Rezension

Mauscheleien in der transplantationsmedizin

Die Lebenden und die Toten
von Nele Neuhaus

Bewertet mit 5 Sternen

 

Ausgerechnet im Vorweihnachtsgeschäft erschießt ein "Sniper" scheinbar wahllos unschuldige Menschen. Da die Mannschaft von Kommissar Oliver von Bodenstein durch Krankheit dezimiert ist, verzichte seine Mitarbeiterin Pia Kirchhoff auf die geplanten Flitterwochen und ermittelt gemeinsam mit ihm.

Als nach einem weiteren Mord der Presse Bekennerbriefe eines "Richters" zugespielt werden, scheint sich ein Durchbruch zu ergeben. Alle Opfer sind Angehörige von Beteiligten an einem Skandal in der Frankfurter Uniklinik. Der Verdacht: Man hat eine Frau sterben lassen, um an ihre Organe zu kommen. Damit rückt natürlich deren Familie naturgemäß in den Fokus der Ermittlungen, aber es gelingt Bodenstein nicht, einen konkreten Täter zu ermitteln, dieser scheint der Polizei immer um ein paar Schritte voraus zu sein.

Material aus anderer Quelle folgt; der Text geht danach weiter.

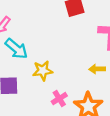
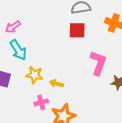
yellow arrow: (97, 69) -> (56, 84), moved

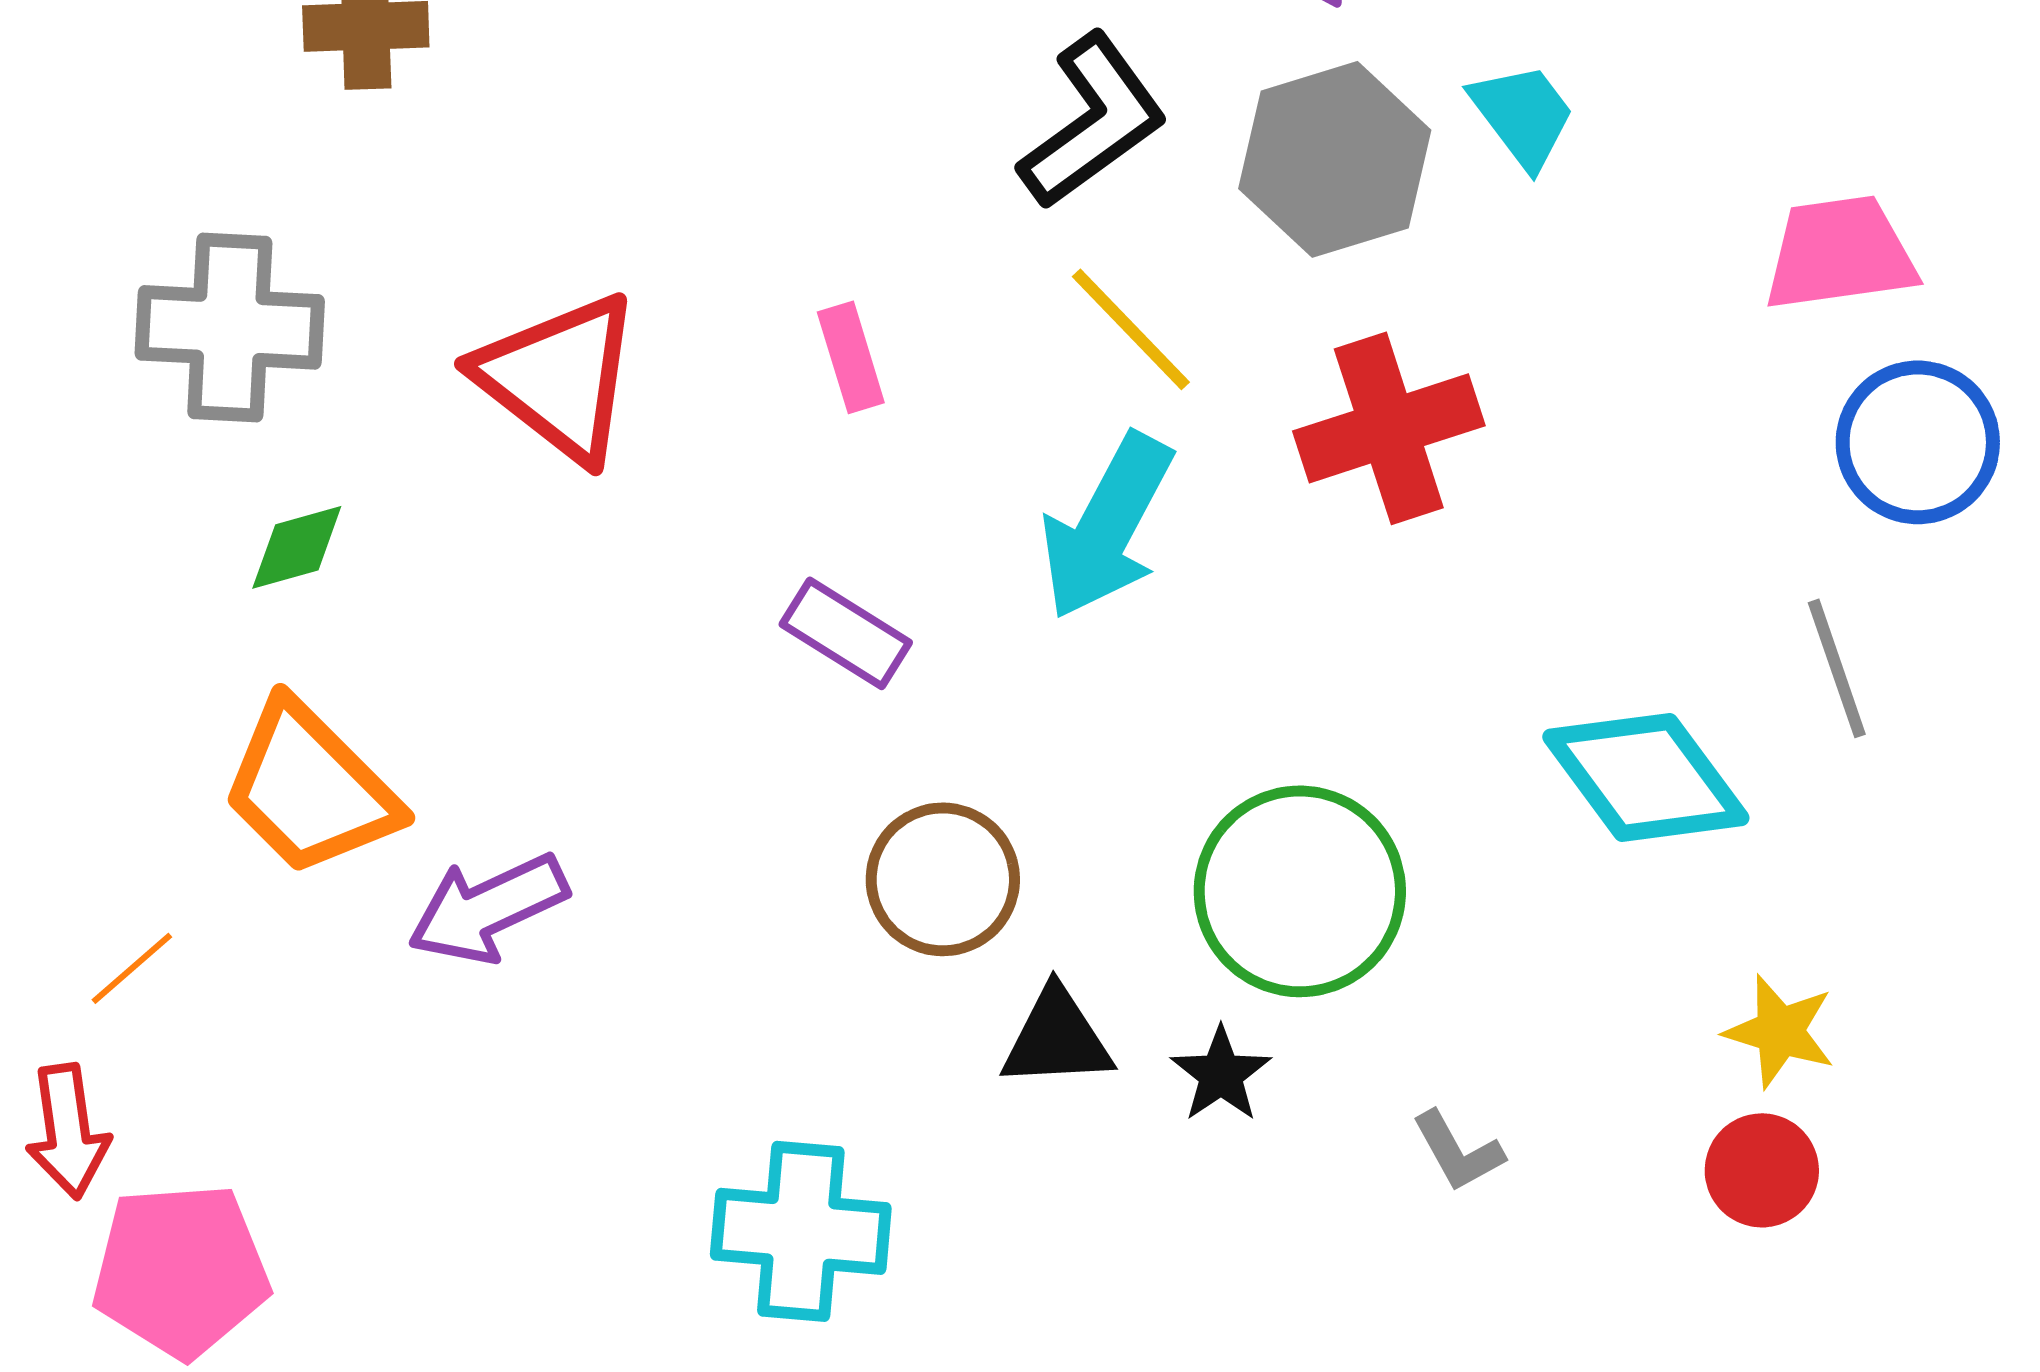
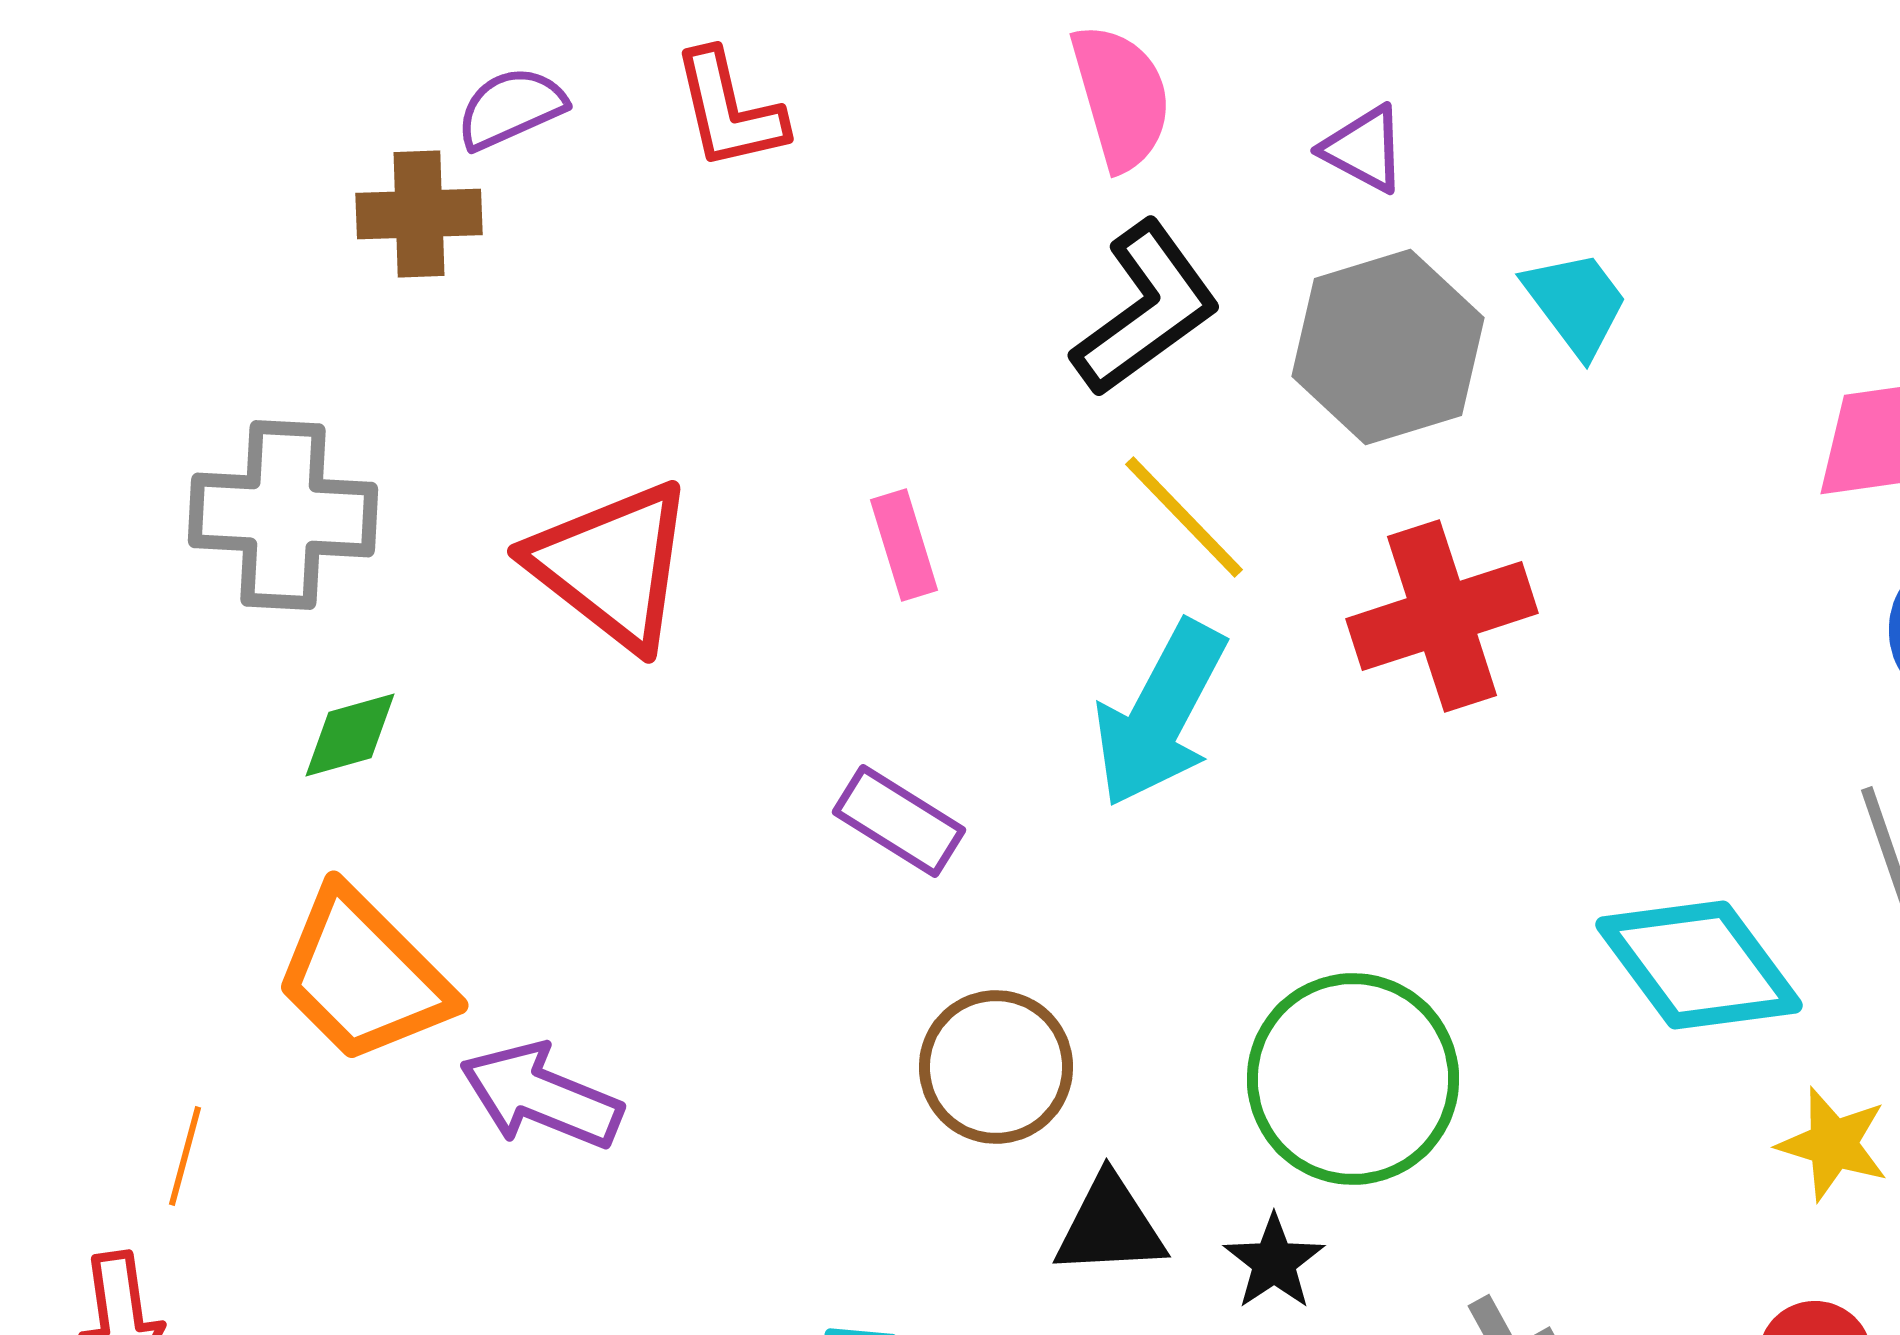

Und da die Beteiligten am Skandal sich auf eine Mauer des Schweigens geeinigt haben, ist auch von dieser seite kein Durchbruch zu erwarten.

Insofern sind es erst die privaten Nachforschungen der Tochter des zweiten Opfers des Snipers, die wissen möchte, warum sich ihr Vater plötzlich so merkwürdig verhält, die die entscheidenden Hinweise geben.

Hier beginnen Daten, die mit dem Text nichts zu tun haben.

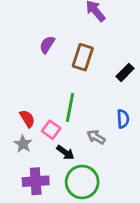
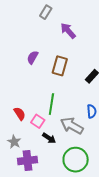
gray arrow: (96, 137) -> (72, 126), size x1.6
gray star: (23, 144) -> (14, 142), moved
green circle: (82, 182) -> (76, 160), moved

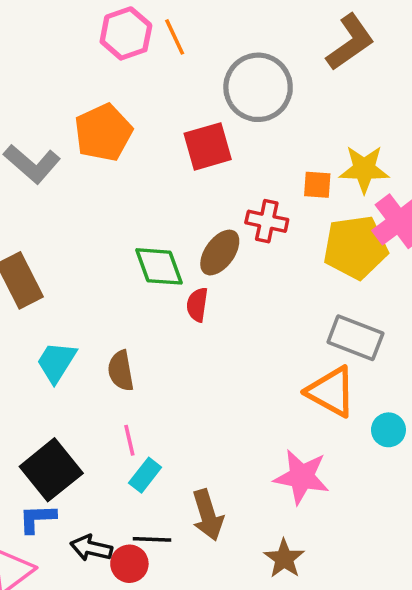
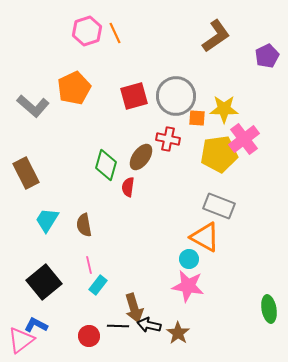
gray circle: (258, 87) -> (176, 96), moved
green diamond: (159, 266) -> (106, 165), turned 36
cyan circle: (388, 430) -> (189, 259), moved
blue L-shape: (37, 519) -> (36, 325), moved, turned 30
black line: (152, 539) -> (118, 326), moved
black arrow: (91, 548) -> (149, 325), moved

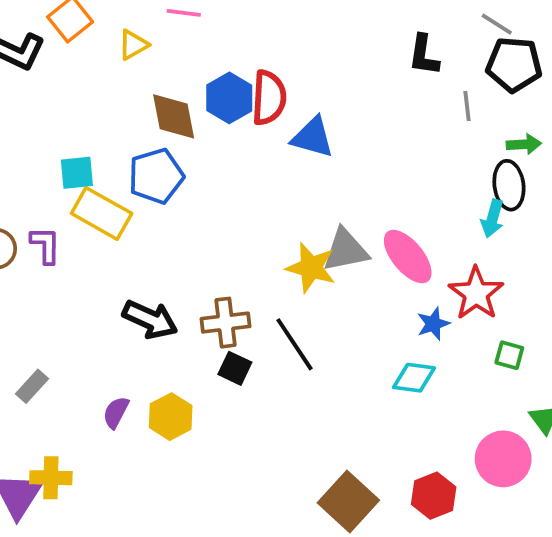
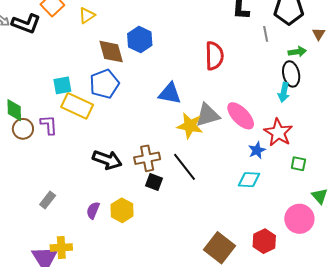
red semicircle: (269, 98) -> (214, 56), moved
blue triangle: (313, 137) -> (170, 93), moved

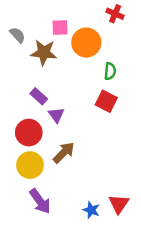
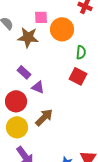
purple triangle: (56, 115) -> (38, 87), turned -32

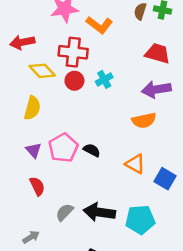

Nachdem ich anfangs eher gedacht habe, dass Frau Neuhaus der fatalen Neigung Anreas Franz' zu immer mehr und brutaleren Morden folgt, stellt sich die Geschichte dann doch als gut durchdacht und in sich logisch dar. Das Thema Organspende, angeregt durch die jüngsten Skandale, ist auch hier glaubwürdig und in seiner ganzen Bandbreite dargestellt. Natürlich werden Angehörige unter Druck gesetzt, damit die Organe entnommen werden dürfen, ebenso richtig ist aber auch, dass diese Organe andere retten können. Das Problem, ob der Hirntod der "richtige" Tod ist, ist ja nach wie vor umstritten. Im konkreteten Fall spielt diese Frage letztendlich aber nur eine untergeordnete Rolle, da der Skandal ganz woanders liegt. Indirekt ist der Roman, ob gewollt oder nicht, ein Plädoyer für die nötige eigene Auseinandersetzung mit der Bereitschaft zur Organspende. Egal, wie diese ausfällt, mit oder ohne Organspendeausweis wird die Verantwortung jedenfalls nicht auf die Angehörigen abgewälzt, die unter Druck Entscheidungen treffen müsssen, deren Folgen sie unter Umständen lebenslang zu tragen haben.

Etwas störend fand ich die überzeichnete Figur eines hinzugezogenen "Profilers", der so ziemlich alles falsch macht, was falsch zu machen ist und somit die beiden Hauptfiguren, die natürlich eher auf der richtigen Spur ermitteln, zu wahren Lichtgestalten macht.

Ein zweiter Wermutstropfen: "Der Spurensichererer waren schon am Tatort". Warum fallen solche Schnitzer Lektoren eigentlich nicht auf?